The researchers reached an important conclusion. Contrary to assumptions widely reinforced in both the scientific and popular media, rather than venturing into new and alien habitats for the first time, alligators, sea otters and other large predators are re-colonizing ecosystems that used to be prime hunting grounds for them before humans decimated their populations and well before scientists started studying them. For instance, there is archaeological evidence to prove that the areas alligators and sea otters are returning to, were once the predators’ typical habitat.

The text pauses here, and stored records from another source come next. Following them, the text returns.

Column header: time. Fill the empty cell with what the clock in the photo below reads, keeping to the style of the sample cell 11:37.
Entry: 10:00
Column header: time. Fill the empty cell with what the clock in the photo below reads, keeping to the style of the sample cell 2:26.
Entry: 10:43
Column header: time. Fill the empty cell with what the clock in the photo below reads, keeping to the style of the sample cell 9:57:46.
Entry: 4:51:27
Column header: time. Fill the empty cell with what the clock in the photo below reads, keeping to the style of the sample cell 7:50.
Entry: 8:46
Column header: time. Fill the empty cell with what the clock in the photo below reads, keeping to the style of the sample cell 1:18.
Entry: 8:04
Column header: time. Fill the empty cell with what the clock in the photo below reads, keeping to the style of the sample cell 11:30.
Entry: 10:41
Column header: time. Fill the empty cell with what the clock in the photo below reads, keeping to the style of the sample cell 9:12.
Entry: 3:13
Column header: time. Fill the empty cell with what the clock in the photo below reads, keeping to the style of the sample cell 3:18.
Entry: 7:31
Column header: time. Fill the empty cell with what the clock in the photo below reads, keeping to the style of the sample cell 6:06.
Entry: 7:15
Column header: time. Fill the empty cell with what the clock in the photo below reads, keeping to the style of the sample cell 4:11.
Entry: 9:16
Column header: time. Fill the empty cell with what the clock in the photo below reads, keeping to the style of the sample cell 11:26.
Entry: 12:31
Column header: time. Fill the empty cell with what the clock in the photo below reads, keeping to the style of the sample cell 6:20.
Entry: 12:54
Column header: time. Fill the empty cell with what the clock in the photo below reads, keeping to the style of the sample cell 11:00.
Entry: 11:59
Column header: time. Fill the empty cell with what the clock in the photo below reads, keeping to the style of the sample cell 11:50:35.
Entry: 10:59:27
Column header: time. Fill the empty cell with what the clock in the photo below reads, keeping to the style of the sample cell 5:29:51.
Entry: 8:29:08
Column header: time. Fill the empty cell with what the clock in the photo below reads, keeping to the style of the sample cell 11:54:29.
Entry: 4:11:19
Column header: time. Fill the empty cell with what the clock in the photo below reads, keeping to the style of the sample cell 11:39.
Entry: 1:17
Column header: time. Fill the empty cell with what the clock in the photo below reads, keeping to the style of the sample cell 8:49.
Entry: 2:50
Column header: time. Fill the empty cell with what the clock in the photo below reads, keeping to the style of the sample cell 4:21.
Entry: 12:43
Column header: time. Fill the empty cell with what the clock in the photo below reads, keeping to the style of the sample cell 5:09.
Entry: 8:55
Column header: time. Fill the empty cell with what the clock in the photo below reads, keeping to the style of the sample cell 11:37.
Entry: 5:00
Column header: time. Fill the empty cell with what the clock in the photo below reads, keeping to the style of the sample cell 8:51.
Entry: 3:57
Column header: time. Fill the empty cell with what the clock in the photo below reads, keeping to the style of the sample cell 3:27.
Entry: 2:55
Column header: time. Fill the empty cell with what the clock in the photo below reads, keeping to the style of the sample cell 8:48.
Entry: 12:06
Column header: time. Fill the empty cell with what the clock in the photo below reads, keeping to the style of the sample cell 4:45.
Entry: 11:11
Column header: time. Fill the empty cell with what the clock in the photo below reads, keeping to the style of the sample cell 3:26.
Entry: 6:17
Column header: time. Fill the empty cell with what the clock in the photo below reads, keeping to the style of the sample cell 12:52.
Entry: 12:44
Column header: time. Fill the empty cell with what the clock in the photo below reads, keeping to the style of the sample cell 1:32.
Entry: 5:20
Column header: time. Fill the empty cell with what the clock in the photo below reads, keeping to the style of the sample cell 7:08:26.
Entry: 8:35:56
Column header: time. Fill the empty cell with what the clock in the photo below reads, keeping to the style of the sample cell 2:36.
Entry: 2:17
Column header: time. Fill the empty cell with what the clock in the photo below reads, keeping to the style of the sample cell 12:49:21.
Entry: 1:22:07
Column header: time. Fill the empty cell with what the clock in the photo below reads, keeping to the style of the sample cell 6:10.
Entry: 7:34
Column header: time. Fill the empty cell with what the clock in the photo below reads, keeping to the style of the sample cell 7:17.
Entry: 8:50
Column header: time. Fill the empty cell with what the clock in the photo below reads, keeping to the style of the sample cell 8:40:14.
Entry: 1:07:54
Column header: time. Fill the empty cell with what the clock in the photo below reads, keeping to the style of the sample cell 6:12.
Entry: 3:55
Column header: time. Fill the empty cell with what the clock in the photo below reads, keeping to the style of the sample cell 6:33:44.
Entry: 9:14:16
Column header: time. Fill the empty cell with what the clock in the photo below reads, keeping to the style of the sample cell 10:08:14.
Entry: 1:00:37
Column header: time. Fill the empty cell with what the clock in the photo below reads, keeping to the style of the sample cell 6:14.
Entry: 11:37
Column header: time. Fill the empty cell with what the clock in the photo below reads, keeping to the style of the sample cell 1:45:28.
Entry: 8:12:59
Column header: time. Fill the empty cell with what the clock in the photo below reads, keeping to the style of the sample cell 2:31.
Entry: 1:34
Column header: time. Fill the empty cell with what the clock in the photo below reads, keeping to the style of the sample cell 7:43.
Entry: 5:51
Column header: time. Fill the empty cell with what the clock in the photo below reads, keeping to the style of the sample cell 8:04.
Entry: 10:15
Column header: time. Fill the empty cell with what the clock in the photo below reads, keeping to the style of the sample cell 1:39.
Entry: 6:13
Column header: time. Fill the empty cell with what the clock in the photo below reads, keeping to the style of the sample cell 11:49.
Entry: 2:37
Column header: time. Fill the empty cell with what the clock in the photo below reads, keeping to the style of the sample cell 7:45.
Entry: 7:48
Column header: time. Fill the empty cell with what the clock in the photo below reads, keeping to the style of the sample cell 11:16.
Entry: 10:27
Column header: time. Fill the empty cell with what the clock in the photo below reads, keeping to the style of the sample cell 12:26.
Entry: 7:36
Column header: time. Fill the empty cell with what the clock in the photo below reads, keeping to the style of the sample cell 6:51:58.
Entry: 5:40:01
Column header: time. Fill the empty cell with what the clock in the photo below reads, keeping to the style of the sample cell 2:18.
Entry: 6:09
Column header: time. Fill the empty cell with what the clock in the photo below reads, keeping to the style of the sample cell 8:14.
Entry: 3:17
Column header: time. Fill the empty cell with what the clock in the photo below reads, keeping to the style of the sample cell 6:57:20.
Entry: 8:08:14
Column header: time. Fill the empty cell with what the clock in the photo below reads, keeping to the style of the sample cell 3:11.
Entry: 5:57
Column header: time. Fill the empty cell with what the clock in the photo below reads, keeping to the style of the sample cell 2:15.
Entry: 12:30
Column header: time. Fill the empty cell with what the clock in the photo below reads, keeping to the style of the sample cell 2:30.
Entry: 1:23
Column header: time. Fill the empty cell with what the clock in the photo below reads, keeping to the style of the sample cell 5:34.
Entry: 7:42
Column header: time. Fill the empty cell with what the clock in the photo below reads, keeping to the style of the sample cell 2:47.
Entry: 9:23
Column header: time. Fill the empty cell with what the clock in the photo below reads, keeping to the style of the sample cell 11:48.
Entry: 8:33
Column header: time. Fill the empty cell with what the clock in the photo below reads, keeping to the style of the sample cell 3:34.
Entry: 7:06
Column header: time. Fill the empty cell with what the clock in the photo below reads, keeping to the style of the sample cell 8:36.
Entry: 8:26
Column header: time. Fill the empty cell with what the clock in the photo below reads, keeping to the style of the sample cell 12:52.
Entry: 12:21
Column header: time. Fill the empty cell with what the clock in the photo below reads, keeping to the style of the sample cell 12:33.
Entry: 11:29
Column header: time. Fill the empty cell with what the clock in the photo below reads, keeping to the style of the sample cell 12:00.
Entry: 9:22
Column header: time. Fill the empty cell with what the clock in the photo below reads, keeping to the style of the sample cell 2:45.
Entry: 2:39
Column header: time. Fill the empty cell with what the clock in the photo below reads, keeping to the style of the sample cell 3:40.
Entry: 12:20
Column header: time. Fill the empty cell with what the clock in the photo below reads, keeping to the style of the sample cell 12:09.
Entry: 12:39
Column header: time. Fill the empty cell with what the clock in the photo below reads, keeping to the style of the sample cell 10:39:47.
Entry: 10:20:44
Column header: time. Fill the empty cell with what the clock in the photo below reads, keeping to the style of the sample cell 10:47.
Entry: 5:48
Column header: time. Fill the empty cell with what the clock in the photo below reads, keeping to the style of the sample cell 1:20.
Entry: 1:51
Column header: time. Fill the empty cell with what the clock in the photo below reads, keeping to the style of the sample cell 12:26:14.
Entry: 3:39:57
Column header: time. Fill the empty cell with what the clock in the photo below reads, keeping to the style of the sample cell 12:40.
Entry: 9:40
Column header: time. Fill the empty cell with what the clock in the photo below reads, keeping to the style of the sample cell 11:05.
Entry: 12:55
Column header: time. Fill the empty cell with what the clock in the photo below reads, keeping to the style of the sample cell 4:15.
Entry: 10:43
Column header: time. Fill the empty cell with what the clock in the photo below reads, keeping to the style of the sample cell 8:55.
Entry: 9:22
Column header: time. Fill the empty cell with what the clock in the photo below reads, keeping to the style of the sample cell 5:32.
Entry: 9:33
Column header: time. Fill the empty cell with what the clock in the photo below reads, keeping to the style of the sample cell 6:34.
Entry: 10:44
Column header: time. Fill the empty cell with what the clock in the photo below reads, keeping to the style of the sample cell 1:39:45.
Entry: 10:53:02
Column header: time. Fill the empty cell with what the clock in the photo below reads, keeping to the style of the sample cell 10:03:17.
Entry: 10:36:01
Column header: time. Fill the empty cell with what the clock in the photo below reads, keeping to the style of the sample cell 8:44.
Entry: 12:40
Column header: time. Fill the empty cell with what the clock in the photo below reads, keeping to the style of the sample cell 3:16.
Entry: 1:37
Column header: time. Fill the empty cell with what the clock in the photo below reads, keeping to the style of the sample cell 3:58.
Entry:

The scientists say that the return of these predators is not necessarily a bad thing. For instance, sea otters, traditionally found in the kelp forests of the Pacific Northwest, are now being found in estuaries. Here, they eat Dungeness crabs, which would otherwise overindulge on algae-grazing sea slugs. These slugs can then save seagrass beds from harmful algae that feeds on runoff from inland farms and cities.